+++ Data listing +++
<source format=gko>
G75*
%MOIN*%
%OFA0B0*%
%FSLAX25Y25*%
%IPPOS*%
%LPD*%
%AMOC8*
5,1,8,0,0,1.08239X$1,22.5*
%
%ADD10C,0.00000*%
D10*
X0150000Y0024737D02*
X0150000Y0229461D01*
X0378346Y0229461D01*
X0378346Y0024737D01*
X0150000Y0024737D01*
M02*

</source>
+++
+++ Data listing +++
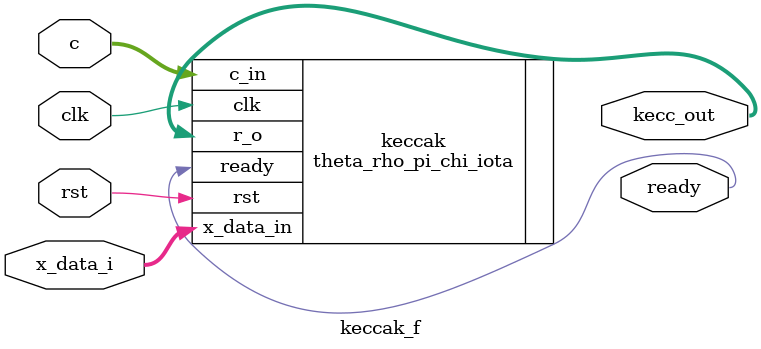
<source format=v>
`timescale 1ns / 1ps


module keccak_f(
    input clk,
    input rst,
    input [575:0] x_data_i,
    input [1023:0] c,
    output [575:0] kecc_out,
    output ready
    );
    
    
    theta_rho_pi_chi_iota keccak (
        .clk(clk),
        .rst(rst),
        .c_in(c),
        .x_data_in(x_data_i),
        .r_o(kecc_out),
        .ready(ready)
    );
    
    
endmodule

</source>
+++
## [Work task]
Where the word "source" shows up in a line of the entries above, copy that line.

## [Solution to the exercise]
<source format=gko>
</source>
<source format=v>
</source>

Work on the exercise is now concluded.